On Thursday evening I slogged through the humid, 100 degree soup
of downtown Cincinnati to hear a World Choir Games concert at the
Masonic Center on Fourth Street (next door to the Taft Theatre). I've
lived in Cincinnati for 32 years and covered lots of arts events, but
I've never set foot inside this honeycomb of stages, halls and meeting
rooms. The sold-out event I attended, "Global Harmony," was in a steeply
sloped, floridly decorated auditorium that seats approximately 1,000
people. A four-step set of risers was set up in front of a proscenium
with a curtain; the scenery was provided by three choirs, two
international groups — the Diocesan Schools Choral Society from Hong
Kong and the Stellenbosch University Choir from South Africa — both
highly recognized ensembles at the 2010 World Choir Games in Shaoxing,
China. The third choir had a shorter trek to Cincinnati; the Capital
University Chapel Choir, about 80 singers strong, came from Columbus and
held its own with the two groups from other continents.

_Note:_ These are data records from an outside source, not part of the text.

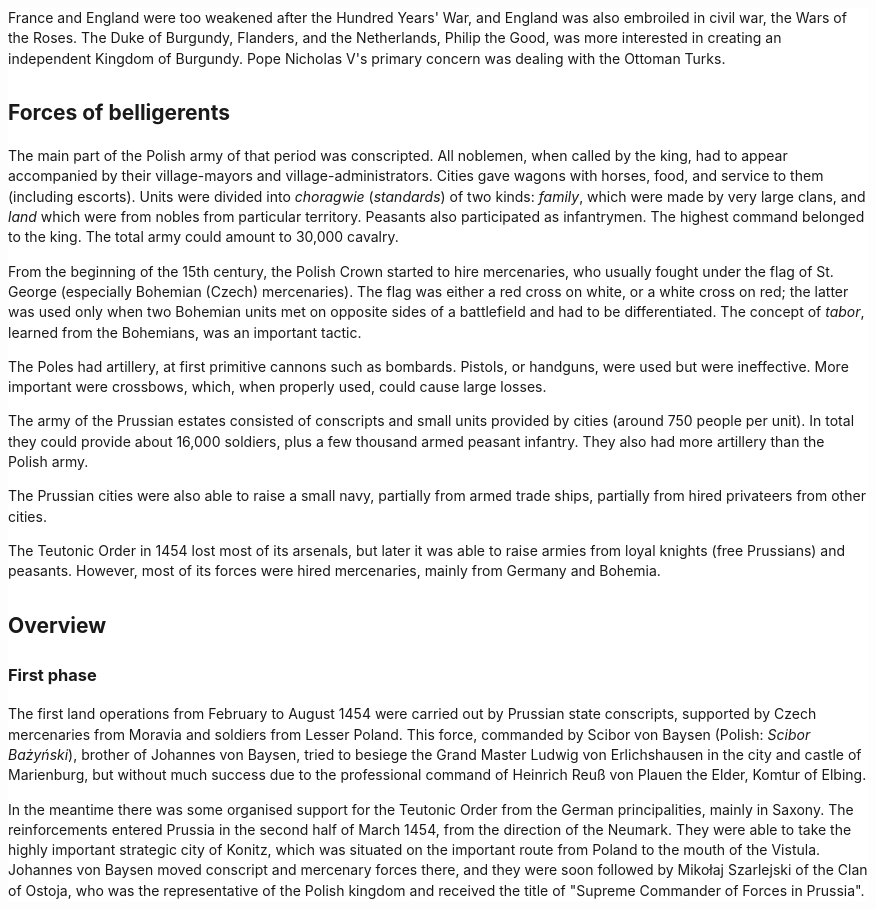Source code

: France and England were too weakened after the Hundred Years' War, and England was also embroiled in civil war, the Wars of the Roses. The Duke of Burgundy, Flanders, and the Netherlands, Philip the Good, was more interested in creating an independent Kingdom of Burgundy. Pope Nicholas V's primary concern was dealing with the Ottoman Turks.

Forces of belligerents
----------------------

The main part of the Polish army of that period was conscripted. All noblemen, when called by the king, had to appear accompanied by their village-mayors and village-administrators. Cities gave wagons with horses, food, and service to them (including escorts). Units were divided into *choragwie* (*standards*) of two kinds: *family*, which were made by very large clans, and *land* which were from nobles from particular territory. Peasants also participated as infantrymen. The highest command belonged to the king. The total army could amount to 30,000 cavalry.

From the beginning of the 15th century, the Polish Crown started to hire mercenaries, who usually fought under the flag of St. George (especially Bohemian (Czech) mercenaries). The flag was either a red cross on white, or a white cross on red; the latter was used only when two Bohemian units met on opposite sides of a battlefield and had to be differentiated. The concept of *tabor*, learned from the Bohemians, was an important tactic.

The Poles had artillery, at first primitive cannons such as bombards. Pistols, or handguns, were used but were ineffective. More important were crossbows, which, when properly used, could cause large losses.

The army of the Prussian estates consisted of conscripts and small units provided by cities (around 750 people per unit). In total they could provide about 16,000 soldiers, plus a few thousand armed peasant infantry. They also had more artillery than the Polish army.

The Prussian cities were also able to raise a small navy, partially from armed trade ships, partially from hired privateers from other cities.

The Teutonic Order in 1454 lost most of its arsenals, but later it was able to raise armies from loyal knights (free Prussians) and peasants. However, most of its forces were hired mercenaries, mainly from Germany and Bohemia.

Overview
--------

### First phase

The first land operations from February to August 1454 were carried out by Prussian state conscripts, supported by Czech mercenaries from Moravia and soldiers from Lesser Poland. This force, commanded by Scibor von Baysen (Polish: *Scibor Bażyński*), brother of Johannes von Baysen, tried to besiege the Grand Master Ludwig von Erlichshausen in the city and castle of Marienburg, but without much success due to the professional command of Heinrich Reuß von Plauen the Elder, Komtur of Elbing.

In the meantime there was some organised support for the Teutonic Order from the German principalities, mainly in Saxony. The reinforcements entered Prussia in the second half of March 1454, from the direction of the Neumark. They were able to take the highly important strategic city of Konitz, which was situated on the important route from Poland to the mouth of the Vistula. Johannes von Baysen moved conscript and mercenary forces there, and they were soon followed by Mikołaj Szarlejski of the Clan of Ostoja, who was the representative of the Polish kingdom and received the title of "Supreme Commander of Forces in Prussia".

The Hong Kong group, roughly 120 high school boys and girls, offered a beautiful, restrained program of earnestly conceived works performed with polish, some religious and some literary (the latter included a piece based on Robert Burns' poem, "My Love is Like a Red, Red Rose").
The Stellenbosch choir, constituted of approximately 120 white and black college students and which earned three gold medals in the 2010 World Choir Games in China, presented a half-dozen songs plus an encore. "Kiasa-isa Niyan," described by conductor André van der Merwe as a counting song from the Philippines, used catchy choreography and motion, including chest thumping, vocal clicking, head snapping and a sharply executed bow at the end. The most moving number of the program, a traditional Zulu song, "African Prayer." It pulled six strong-voiced soloists (again, not named in the program) to the front of the stage and placed two more among the audience for an emotional call-and-response counterpoint that evoked a standing ovation.
In fact, each group was greeted with sustained applause as its singers filed on stage and cheered with a standing ovation after their performance. The audience was appreciative and wildly enthusiastic; some were parents of the Capital University performers, but many others were clearly people who simply love choral performances that are delivered with finesse, creativity and enthusiasm. Fifth Street was choked with buses bringing people from various hotels beyond downtown, here as tourists to listen to these performances.
Oh, yes: The auditorium was comfortably air-conditioned, a fact appreciated by those in attendance as well as the singers. It was a fine way to be introduced to the possibilities of the World Choir Games, here in the United States — not to mention in Cincinnati — for the first time ever. I was proud to be in attendance.